For some, taste mixes with other sense—a form of synesthesia that isn’t as common as experiencing the colors of words

art - synesthesia
Proehl Studios/Corbis

A few decades back, researchers weren’t even sure synesthesia—the mixing of senses that can strongly link words to colors or smells to sounds—was real. But in 1980, the neurologist Richard Cytowic attended a dinner party where the host, Michael Watson, apologized that the chicken didn’t have enough points. Watson explained that “With an intense flavour...I feel shape, weight, texture, and temperature as if I’m actually grasping something," Veronique Greenwood writes for BBC Future. The chicken, Watson said, had come out "all round" instead of "prickly, pointed."  

Cytowic was inpsired, and his work helped researchers take the phenomenon seriously. In the past few decades, researchers have investigated what sex is like for people with synesthesia and posited that children may have synesthesia while young, but grow out of itGenes have been linked with different forms of synesthesia, too.

But even the anecdotal stories of individual synesthetes remain fascinating. For example, Greenwood also spoke to a man who can taste words:

For [James] Wannerton, words are a constant source of distraction because the consonants give them taste. “College” tastes of sausage. “Karen” tastes of yoghurt. “Yoghurt” tastes, foully, of hairspray. “Most” tastes of “crisp, cold toast with hardly any butter on it”.

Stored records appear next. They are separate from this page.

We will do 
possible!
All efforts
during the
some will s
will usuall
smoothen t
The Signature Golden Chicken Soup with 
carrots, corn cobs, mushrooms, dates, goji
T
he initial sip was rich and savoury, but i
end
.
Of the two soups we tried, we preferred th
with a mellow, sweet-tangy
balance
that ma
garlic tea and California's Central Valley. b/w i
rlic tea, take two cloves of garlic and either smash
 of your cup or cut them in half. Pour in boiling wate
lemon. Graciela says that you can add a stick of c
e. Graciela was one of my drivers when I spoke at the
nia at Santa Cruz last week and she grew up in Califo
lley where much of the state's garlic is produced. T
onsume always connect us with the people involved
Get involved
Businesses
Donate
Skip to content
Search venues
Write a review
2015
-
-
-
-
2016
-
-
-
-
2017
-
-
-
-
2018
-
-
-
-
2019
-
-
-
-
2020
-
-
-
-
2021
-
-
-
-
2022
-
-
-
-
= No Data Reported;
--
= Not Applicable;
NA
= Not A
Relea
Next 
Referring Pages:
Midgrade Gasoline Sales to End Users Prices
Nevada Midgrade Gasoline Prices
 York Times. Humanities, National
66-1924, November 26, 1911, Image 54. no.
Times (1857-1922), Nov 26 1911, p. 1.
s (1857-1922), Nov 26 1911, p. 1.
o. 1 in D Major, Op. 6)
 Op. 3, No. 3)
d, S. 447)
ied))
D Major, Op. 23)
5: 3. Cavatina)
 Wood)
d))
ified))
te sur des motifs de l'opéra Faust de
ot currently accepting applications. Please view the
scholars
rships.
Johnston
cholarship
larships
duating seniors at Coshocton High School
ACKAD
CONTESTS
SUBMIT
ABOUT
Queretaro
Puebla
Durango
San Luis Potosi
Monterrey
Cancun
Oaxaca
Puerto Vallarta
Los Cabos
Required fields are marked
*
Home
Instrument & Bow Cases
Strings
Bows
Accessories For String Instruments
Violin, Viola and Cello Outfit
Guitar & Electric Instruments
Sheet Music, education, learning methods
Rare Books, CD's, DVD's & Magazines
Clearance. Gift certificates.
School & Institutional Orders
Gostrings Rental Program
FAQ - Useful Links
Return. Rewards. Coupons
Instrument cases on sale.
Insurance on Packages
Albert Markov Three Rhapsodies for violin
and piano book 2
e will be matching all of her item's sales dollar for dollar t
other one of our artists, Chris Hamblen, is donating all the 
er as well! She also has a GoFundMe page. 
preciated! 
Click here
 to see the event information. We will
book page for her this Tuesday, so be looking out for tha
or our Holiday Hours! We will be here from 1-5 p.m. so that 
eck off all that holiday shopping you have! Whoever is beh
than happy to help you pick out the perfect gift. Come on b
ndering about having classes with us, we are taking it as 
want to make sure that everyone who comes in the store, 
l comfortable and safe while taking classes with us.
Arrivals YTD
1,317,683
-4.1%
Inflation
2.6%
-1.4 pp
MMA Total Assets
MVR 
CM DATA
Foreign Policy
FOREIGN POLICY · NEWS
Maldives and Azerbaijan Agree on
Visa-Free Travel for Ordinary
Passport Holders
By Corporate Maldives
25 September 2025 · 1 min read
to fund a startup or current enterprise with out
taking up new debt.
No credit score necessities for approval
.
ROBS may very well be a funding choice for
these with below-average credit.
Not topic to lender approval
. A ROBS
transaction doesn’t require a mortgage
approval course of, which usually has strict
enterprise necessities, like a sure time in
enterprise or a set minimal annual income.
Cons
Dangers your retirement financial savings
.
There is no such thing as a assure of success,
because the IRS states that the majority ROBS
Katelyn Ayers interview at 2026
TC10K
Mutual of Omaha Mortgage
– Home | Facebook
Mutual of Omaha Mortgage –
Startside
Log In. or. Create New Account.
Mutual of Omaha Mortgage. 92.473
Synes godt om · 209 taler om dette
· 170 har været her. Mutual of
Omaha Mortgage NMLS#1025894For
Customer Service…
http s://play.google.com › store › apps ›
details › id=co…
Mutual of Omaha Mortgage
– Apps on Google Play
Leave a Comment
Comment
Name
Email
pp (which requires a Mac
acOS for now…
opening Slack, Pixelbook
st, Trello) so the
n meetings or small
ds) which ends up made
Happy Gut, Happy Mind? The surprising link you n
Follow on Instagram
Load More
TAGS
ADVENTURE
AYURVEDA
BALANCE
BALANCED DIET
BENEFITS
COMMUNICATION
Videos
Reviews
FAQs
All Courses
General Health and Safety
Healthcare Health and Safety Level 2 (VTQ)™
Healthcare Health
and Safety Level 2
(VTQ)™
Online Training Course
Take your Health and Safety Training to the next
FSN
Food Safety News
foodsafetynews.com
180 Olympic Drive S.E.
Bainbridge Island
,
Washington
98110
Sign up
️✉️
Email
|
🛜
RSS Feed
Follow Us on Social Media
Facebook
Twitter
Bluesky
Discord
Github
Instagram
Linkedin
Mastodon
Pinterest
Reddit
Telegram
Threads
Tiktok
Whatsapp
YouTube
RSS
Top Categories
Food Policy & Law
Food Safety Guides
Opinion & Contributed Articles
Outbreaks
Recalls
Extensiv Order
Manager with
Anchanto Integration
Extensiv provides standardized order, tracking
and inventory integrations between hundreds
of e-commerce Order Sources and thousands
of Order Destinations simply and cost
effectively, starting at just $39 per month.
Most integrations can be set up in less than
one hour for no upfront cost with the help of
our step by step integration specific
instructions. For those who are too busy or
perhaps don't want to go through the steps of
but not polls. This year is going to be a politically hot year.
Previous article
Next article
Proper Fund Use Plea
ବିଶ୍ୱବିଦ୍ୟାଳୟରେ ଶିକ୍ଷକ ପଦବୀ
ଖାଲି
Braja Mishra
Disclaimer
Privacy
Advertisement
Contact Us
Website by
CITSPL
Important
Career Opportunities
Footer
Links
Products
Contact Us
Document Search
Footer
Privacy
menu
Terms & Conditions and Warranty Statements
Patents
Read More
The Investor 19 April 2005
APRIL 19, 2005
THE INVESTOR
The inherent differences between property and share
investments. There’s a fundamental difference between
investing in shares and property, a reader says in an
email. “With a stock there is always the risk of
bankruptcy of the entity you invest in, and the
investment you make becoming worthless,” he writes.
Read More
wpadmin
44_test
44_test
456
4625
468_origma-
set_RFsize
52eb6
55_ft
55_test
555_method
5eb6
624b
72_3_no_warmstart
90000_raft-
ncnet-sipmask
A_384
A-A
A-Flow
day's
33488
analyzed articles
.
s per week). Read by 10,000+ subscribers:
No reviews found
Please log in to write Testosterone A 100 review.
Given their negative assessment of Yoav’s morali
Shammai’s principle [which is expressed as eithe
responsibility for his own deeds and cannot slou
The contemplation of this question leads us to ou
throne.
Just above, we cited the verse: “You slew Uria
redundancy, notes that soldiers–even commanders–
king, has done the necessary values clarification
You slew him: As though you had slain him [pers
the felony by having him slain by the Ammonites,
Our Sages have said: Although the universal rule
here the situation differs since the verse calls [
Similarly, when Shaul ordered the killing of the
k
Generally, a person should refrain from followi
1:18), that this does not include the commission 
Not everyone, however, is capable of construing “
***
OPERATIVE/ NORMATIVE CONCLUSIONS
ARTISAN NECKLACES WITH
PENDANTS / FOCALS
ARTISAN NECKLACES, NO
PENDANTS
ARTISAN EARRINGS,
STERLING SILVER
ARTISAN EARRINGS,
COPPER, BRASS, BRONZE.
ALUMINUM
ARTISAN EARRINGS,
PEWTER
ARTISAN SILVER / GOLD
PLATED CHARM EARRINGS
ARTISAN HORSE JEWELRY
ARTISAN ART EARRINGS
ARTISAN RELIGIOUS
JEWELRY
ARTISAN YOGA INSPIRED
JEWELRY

Wannerton’s ability made reading and studying for school difficult, but writing gave him an opportunity to choose words and tastes. Greenwood reports:

Once, when he was working as a reporter, he spent all night on a 900-word sports story about Northern Irish footballer George Best, choosing the words so that the introduction consisted of hors d'oeuvres tastes, the middle of main courses like roast beef, and the conclusion of dessert. “It was really good fun,” he says. “But the thing that put me off journalism was that the subeditors would swap words.”

The experiences sound unusual and interesting enough that if it really is possible to teach yourself to be synesthetic, the benefits might outweigh the potentially distracting aspects of this blending and crossing of the senses.